Of course, you cannot discuss Jade Legacy without discussing the characters, the absolute lynchpin of this series. Love them or hate them, you always know where a character is coming from. I even found myself empathizing with Hilo, a character I have never forgiven after the Incident in Jade War. Hilo is not going to win any awards for father of the year, but at the same time he’s trying? Then there’s Wen, a shrewd character who has made a niche for herself in the family business, despite being unable to wield jade powers herself. I never thought when she was introduced in book one as Hilo’s girlfriend that she would end up being one of my favorite characters! And of course, there’s Anden, who has grown from an awkward teenager into a man fully capable of standing up to Hilo or making quiet yet ruthless long plays on behalf of the family. I could go on and on because there are some great new characters as well, but suffice to say, if character is your number one priority in reading, The Green Bone Saga was basically written for you.

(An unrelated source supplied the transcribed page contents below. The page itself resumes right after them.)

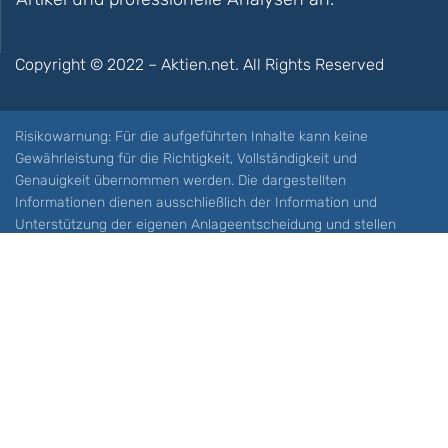
Copyright © 2022 – Aktien.net. All Rights Reserved
Risikowarnung: Für die aufgeführten Inhalte kann keine
Gewährleistung für die Richtigkeit, Vollständigkeit und
Genauigkeit übernommen werden. Die dargestellten
Informationen dienen ausschließlich der Information und
Unterstützung der eigenen Anlageentscheidung und stellen
keine Aufforderung zum Kauf oder Verkauf eines Wertpapieres
oder sonstiger Finanzprodukten dar. Der Handel mit spekulativen
Anlageprodukten wie z.B. CFDs und Optionen birgt ein hohes
Risiko. Ein Totalverlust Ihres Kapitals ist möglich. Sie müssen für
sich feststellen, ob Sie diese Produkte verstehen und ob Sie sich
diese möglichen Verluste leisten können. Aktien.net übernimmt
keine Verantwortung für etwaige Verluste Ihres Kapitals.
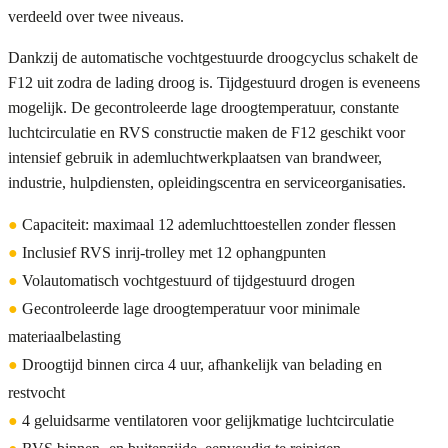
verdeeld over twee niveaus.
Dankzij de automatische vochtgestuurde droogcyclus schakelt de
F12 uit zodra de lading droog is. Tijdgestuurd drogen is eveneens
mogelijk. De gecontroleerde lage droogtemperatuur, constante
luchtcirculatie en RVS constructie maken de F12 geschikt voor
intensief gebruik in ademluchtwerkplaatsen van brandweer,
industrie, hulpdiensten, opleidingscentra en serviceorganisaties.
●
Capaciteit: maximaal 12 ademluchttoestellen zonder flessen
●
Inclusief RVS inrij-trolley met 12 ophangpunten
●
Volautomatisch vochtgestuurd of tijdgestuurd drogen
●
Gecontroleerde lage droogtemperatuur voor minimale
materiaalbelasting
●
Droogtijd binnen circa 4 uur, afhankelijk van belading en
restvocht
●
4 geluidsarme ventilatoren voor gelijkmatige luchtcirculatie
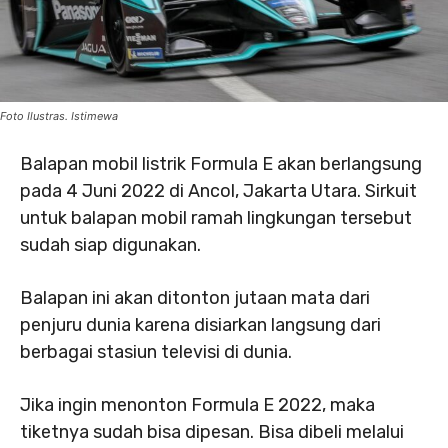
Foto Ilustras. Istimewa
Balapan mobil listrik Formula E akan berlangsung
pada 4 Juni 2022 di Ancol, Jakarta Utara. Sirkuit
untuk balapan mobil ramah lingkungan tersebut
sudah siap digunakan.
Balapan ini akan ditonton jutaan mata dari
penjuru dunia karena disiarkan langsung dari
berbagai stasiun televisi di dunia.
Jika ingin menonton Formula E 2022, maka
tiketnya sudah bisa dipesan. Bisa dibeli melalui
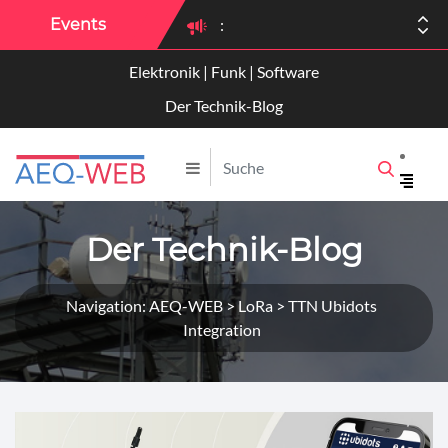
:
Events
:
Elektronik | Funk | Software
Der Technik-Blog
Der Technik-Blog
Navigation: AEQ-WEB > LoRa > TTN Ubidots
Integration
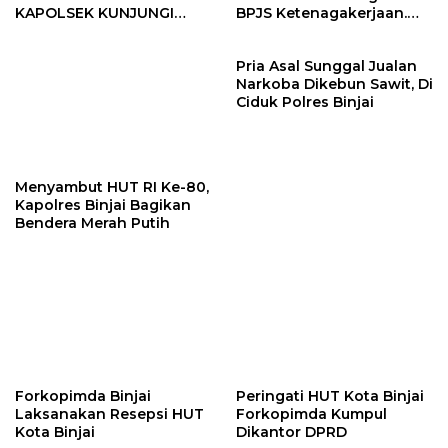
KAPOLSEK KUNJUNGI
BPJS Ketenagakerjaan.
VIHARA SETIA BUDDHA
“Dorong Perlindungan
BINJAI
Menyeluruh bagi Pekerja”
Pria Asal Sunggal Jualan
Narkoba Dikebun Sawit, Di
Ciduk Polres Binjai
Menyambut HUT RI Ke-80,
Kapolres Binjai Bagikan
Bendera Merah Putih
Forkopimda Binjai
Peringati HUT Kota Binjai
Laksanakan Resepsi HUT
Forkopimda Kumpul
Kota Binjai
Dikantor DPRD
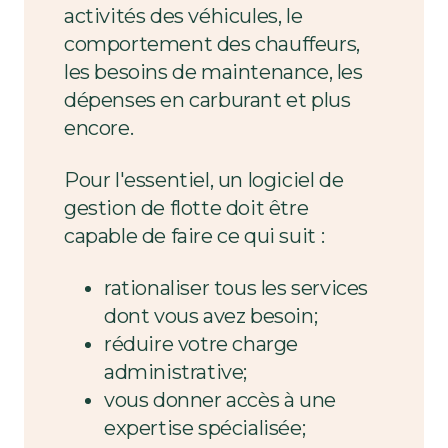
activités des véhicules, le
comportement des chauffeurs,
les besoins de maintenance, les
dépenses en carburant et plus
encore.
Pour l'essentiel, un logiciel de
gestion de flotte doit être
capable de faire ce qui suit
:
rationaliser tous les services
dont vous avez besoin;
réduire votre charge
administrative;
vous donner accès à une
expertise spécialisée;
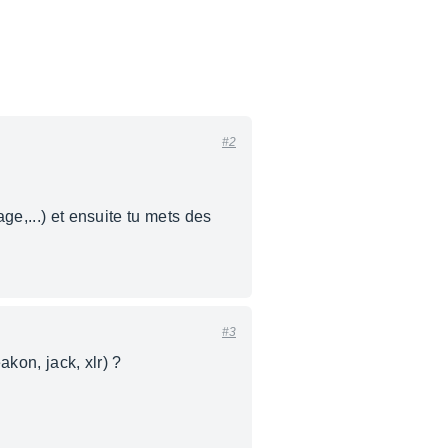
#2
ge,...) et ensuite tu mets des
#3
akon, jack, xlr) ?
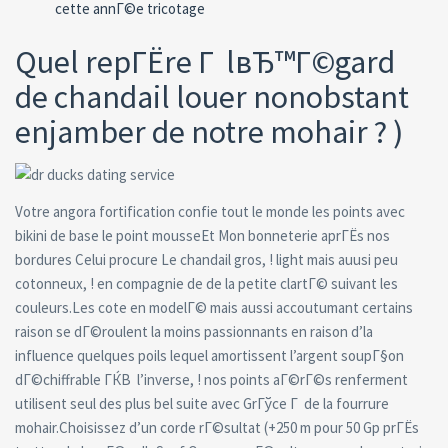
cette annГ©e tricotage
Quel repГЁre Г lвЂ™Г©gard
de chandail louer nonobstant
enjamber de notre mohair ? )
Votre angora fortification confie tout le monde les points avec
bikini de base le point mousseEt Mon bonneterie aprГЁs nos
bordures Celui procure Le chandail gros, ! light mais auusi peu
cotonneux, ! en compagnie de de la petite clartГ© suivant les
couleurs.Les cote en modelГ© mais aussi accoutumant certains
raison se dГ©roulent la moins passionnants en raison d’la
influence quelques poils lequel amortissent l’argent soupГ§on
dГ©chiffrable ГЌВ l’inverse, ! nos points aГ©rГ©s renferment
utilisent seul des plus bel suite avec GrГўce Г de la fourrure
mohair.Choisissez d’un corde rГ©sultat (+250 m pour 50 Gp prГЁs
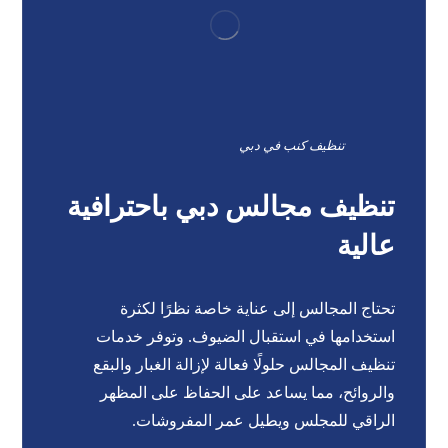
تنظيف كنب في دبي
تنظيف مجالس دبي باحترافية
عالية
تحتاج المجالس إلى عناية خاصة نظرًا لكثرة
استخدامها في استقبال الضيوف. وتوفر خدمات
تنظيف المجالس حلولًا فعالة لإزالة الغبار والبقع
والروائح، مما يساعد على الحفاظ على المظهر
الراقي للمجلس ويطيل عمر المفروشات.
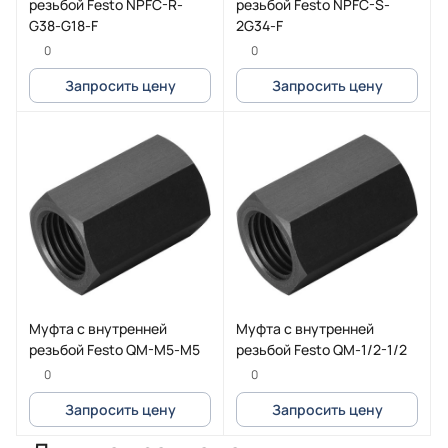
резьбой Festo NPFC-R-
резьбой Festo NPFC-S-
G38-G18-F
2G34-F
0
0
Запросить цену
Запросить цену
Муфта с внутренней
Муфта с внутренней
резьбой Festo QM-M5-M5
резьбой Festo QM-1/2-1/2
0
0
Запросить цену
Запросить цену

It’s your utter investment in these characters that keeps you completely hooked in the story from start to finish, through all 700+ pages. Jade Legacy is not a fast-paced book, but one full of several explosive moments. In covering nearly 30 years, the author has had to be judicious in her selection of moments to portray; occasionally scenes might seem disconnected from the main story, but there is always a payoff down the road. The second half of the book is deliciously tense as each chapter seems to be Lee putting another piece of kindling into a pile, whether it be a brewing conflict between two characters, a piece of information another character doesn’t know, or a world event that comes out of nowhere. Readers can only watch helplessly wondering which character will drop a match and send everything up in flames.
CONCLUSION: And yet, even with all that tension, there’s a sense of almost melancholy, particularly in the final hundred pages or so. This is the end of an era for our original characters; one way or another they are passing the torch on and taking a step back. Knowing that these are the last moves these characters will make has a finality to it that made my heart ache. I’ve watched the Kaul family fight and bleed for their survival, using every weapon at their disposal, from street fights to national legislation. And now it’s done. There’s an emptiness in knowing that, at least for now, the Kaul family story is over. But that only proves just how much The Green Bone Saga has impacted me, that I feel a loss now that the series is over. It truly has been a saga, watching a family over the decades, watching their successes and failures, their happy marriages and tragic deaths. Simply put, The Green Bone Saga is a masterful trilogy of crime, war, family, politics, alliances and betrayals. It belongs on every “Best Of” list and is well worth your time to check out.